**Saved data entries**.
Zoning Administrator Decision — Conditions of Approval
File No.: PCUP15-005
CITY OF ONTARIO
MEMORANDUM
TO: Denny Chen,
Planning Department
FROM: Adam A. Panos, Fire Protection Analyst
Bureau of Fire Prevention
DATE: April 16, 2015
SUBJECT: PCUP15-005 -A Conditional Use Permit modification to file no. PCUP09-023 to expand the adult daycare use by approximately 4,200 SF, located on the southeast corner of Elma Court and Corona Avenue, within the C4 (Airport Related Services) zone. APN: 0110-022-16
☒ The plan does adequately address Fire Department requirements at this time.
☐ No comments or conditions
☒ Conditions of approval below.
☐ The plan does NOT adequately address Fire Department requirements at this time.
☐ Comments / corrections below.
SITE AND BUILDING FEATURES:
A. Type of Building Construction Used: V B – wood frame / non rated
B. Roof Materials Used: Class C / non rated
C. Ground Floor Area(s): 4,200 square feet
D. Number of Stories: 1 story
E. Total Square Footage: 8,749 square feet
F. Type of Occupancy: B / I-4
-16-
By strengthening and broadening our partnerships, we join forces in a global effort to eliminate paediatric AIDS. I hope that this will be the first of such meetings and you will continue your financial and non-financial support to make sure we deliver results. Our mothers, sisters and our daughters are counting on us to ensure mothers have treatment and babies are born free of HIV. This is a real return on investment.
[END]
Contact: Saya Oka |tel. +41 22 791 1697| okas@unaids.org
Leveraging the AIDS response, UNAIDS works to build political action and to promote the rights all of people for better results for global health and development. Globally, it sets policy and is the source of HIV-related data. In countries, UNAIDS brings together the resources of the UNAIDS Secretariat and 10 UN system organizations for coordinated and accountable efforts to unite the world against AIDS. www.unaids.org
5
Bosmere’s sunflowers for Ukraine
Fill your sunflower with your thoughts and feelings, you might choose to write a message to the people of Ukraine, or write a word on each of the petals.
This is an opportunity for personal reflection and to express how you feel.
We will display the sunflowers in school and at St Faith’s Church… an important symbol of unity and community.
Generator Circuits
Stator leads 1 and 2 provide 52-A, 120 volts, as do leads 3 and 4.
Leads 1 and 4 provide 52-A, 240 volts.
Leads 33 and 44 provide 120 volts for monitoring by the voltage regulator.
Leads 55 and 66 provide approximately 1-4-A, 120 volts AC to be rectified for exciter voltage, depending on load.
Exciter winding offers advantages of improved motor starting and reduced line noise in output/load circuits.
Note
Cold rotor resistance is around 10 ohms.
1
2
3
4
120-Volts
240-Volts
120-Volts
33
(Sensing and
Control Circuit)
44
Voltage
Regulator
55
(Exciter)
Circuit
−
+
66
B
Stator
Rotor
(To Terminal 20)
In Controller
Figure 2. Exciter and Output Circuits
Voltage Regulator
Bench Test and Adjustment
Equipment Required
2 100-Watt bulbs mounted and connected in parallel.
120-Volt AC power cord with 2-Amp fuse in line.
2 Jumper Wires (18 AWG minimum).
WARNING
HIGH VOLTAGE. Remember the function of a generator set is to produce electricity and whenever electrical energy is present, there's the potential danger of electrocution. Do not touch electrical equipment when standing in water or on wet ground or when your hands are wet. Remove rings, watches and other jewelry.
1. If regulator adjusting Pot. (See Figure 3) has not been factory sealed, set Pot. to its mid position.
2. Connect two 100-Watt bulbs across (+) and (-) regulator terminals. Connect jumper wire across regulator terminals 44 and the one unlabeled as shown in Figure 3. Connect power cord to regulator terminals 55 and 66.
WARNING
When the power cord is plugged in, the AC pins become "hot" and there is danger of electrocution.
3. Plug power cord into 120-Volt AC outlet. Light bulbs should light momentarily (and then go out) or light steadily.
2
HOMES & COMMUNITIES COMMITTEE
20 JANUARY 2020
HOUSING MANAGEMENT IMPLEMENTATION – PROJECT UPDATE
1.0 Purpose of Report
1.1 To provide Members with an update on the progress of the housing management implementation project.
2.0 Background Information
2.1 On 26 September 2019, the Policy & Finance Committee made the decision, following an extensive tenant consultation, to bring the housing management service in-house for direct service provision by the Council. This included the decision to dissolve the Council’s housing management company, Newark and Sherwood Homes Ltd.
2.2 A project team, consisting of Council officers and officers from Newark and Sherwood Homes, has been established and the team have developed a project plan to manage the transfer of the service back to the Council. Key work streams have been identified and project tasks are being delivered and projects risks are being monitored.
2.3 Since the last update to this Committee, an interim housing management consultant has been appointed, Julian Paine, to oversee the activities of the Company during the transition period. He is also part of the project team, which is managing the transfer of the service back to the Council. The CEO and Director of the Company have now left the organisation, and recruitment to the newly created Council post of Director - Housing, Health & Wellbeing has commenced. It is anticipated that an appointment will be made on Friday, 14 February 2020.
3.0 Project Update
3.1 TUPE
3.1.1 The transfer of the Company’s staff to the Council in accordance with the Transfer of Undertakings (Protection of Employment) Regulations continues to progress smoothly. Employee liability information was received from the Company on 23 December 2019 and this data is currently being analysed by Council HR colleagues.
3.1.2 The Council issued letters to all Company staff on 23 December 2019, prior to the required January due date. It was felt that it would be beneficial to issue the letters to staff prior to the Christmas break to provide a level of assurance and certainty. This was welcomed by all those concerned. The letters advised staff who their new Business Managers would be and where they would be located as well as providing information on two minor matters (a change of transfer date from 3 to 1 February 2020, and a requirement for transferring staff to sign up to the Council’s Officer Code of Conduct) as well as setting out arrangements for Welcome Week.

**About this task**.
The lines to return are those in the records above that hold the word "load".

**Expected answer**.
Leads 55 and 66 provide approximately 1-4-A, 120 volts AC to be rectified for exciter voltage, depending on load.
Exciter winding offers advantages of improved motor starting and reduced line noise in output/load circuits.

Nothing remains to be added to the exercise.